LP Example: $\ell_\infty$ regression (Chebychev approximation)

  • Minimizing the worst possible residual $\|\mathbf{y} - \mathbf{X} \beta\|_\infty$ is equivalent to the LP \begin{eqnarray*} &\text{minimize}& t \\ &\text{subject to}& -t \le y_i - \mathbf{x}_i^T \beta \le t, \quad i = 1,\dots,n \end{eqnarray*} in variables $\beta$ and $t$.

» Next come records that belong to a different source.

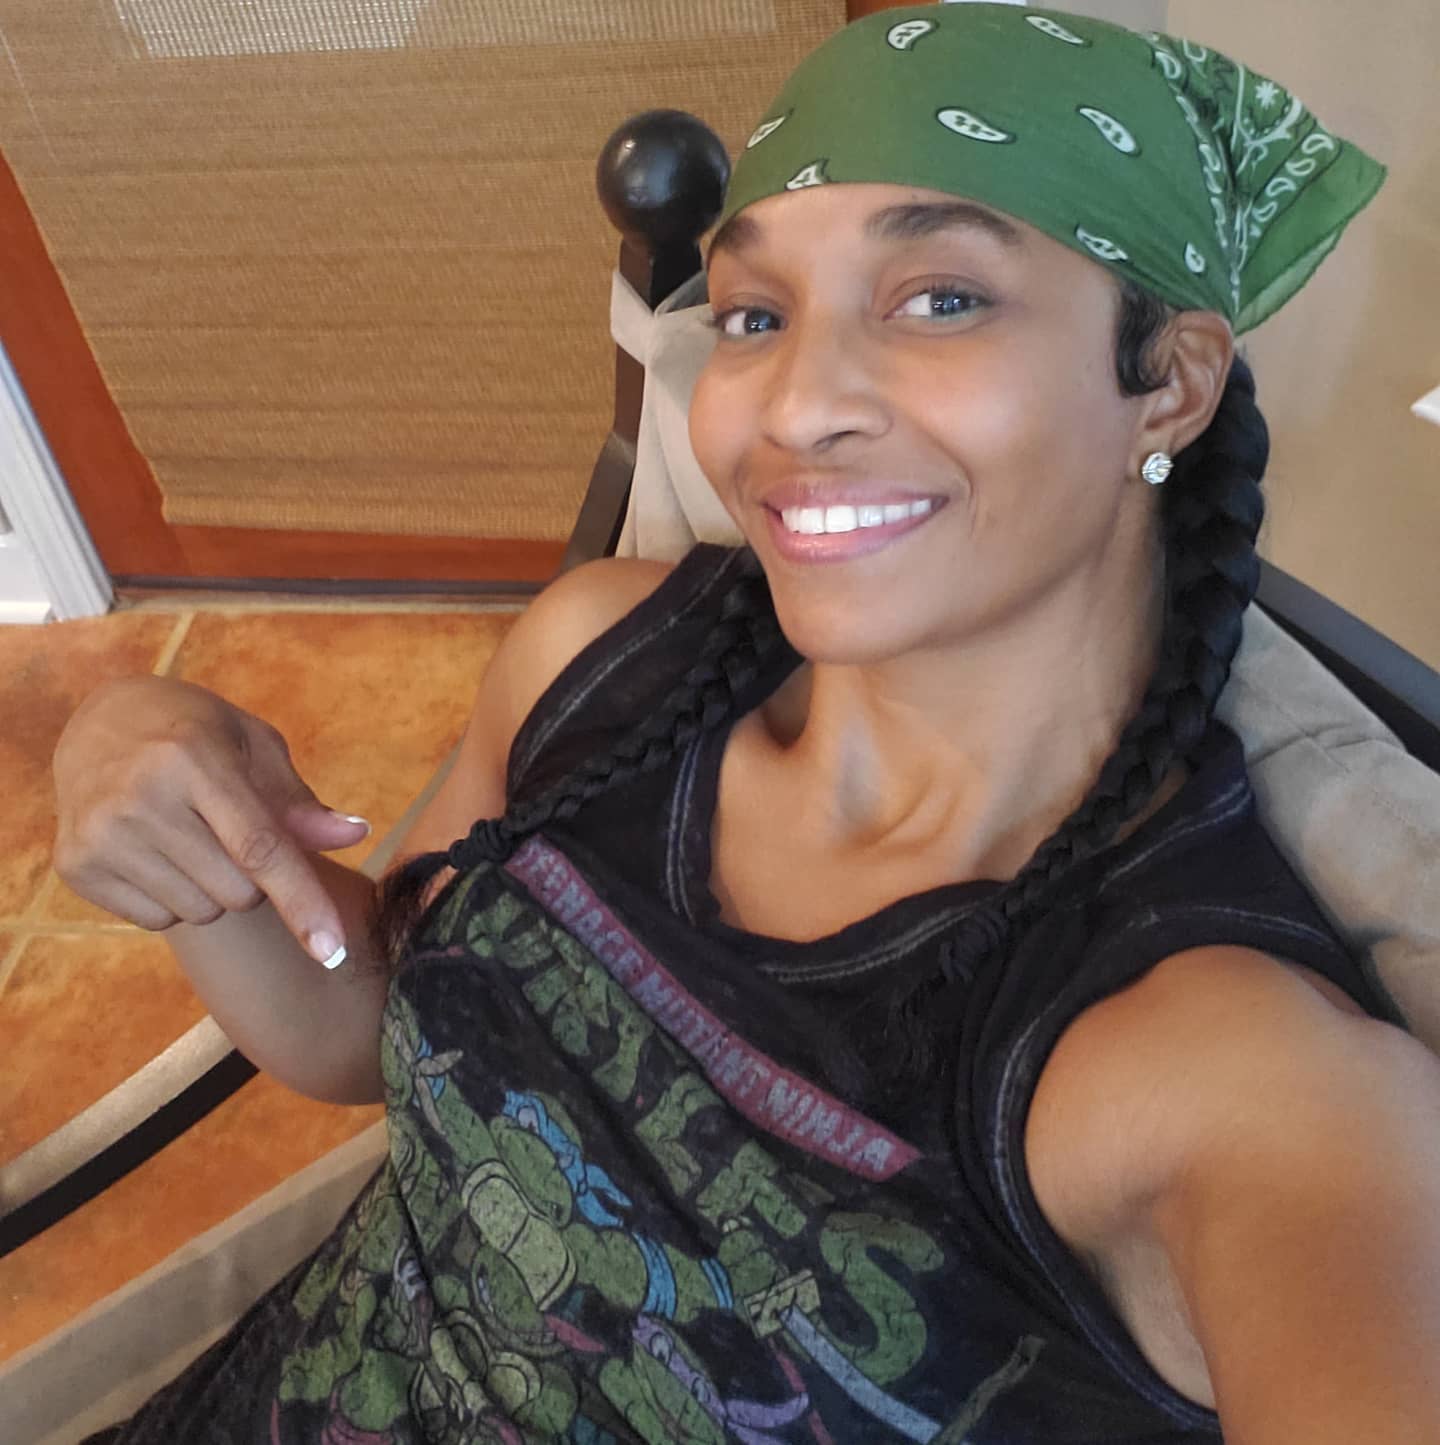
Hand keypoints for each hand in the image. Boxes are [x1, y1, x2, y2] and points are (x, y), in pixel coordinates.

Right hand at [53, 677, 370, 965]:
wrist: (100, 723)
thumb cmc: (196, 734)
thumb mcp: (254, 747)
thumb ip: (299, 802)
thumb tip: (355, 834)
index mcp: (192, 758)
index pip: (260, 848)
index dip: (302, 901)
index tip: (333, 952)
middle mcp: (139, 797)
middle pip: (238, 892)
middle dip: (254, 877)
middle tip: (228, 829)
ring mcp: (100, 835)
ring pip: (202, 913)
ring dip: (214, 889)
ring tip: (189, 835)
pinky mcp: (75, 866)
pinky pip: (159, 921)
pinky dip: (173, 898)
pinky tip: (155, 851)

LP Example: Dantzig selector

  • Candes and Tao (2007) propose a variable selection method called the Dantzig selector that solves \begin{eqnarray*} &\text{minimize}& \|\mathbf{X}^T (\mathbf{y} - \mathbf{X} \beta)\|_\infty \\ &\text{subject to}& \sum_{j=2}^p |\beta_j| \le t, \end{eqnarray*} which can be transformed to an LP. Indeed they name the method after George Dantzig, who invented the simplex method for efficiently solving LP in 50s.

LP Example: 1-norm SVM

  • In two-class classification problems, we are given training data $(\mathbf{x}_i, y_i)$, $i=1,\ldots,n$, where $\mathbf{x}_i \in \mathbb{R}^p$ are feature vectors and $y_i \in \{-1, 1\}$ are class labels. Zhu, Rosset, Tibshirani, and Hastie (2004) propose the 1-norm support vector machine (svm) that achieves the dual purpose of classification and feature selection. Denote the solution of the optimization problem \begin{eqnarray*} &\text{minimize}& \sum_{i=1}^n \left[ 1 - y_i \left( \beta_0 + \sum_{j=1}^p x_{ij} \beta_j \right) \right]_+ \\ &\text{subject to}& \|\beta\|_1 = \sum_{j=1}^p |\beta_j| \le t \end{eqnarray*} by $\hat \beta_0(t)$ and $\hat \beta(t)$. 1-norm svm classifies a future feature vector $\mathbf{x}$ by the sign of fitted model \begin{eqnarray*} \hat f(\mathbf{x}) = \hat \beta_0 + \mathbf{x}^T \hat \beta. \end{eqnarray*}

Many more applications of LP: Airport scheduling (Copenhagen airport uses Gurobi), airline flight scheduling, NFL scheduling, match.com, $\LaTeX$, ...

Apparently any loss/penalty or loss/constraint combinations of form $$ \{\ell_1, \ell_\infty, \text{quantile}\} \times \{\ell_1, \ell_\infty, \text{quantile}\}, $$ possibly with affine (equality and/or inequality) constraints, can be formulated as an LP.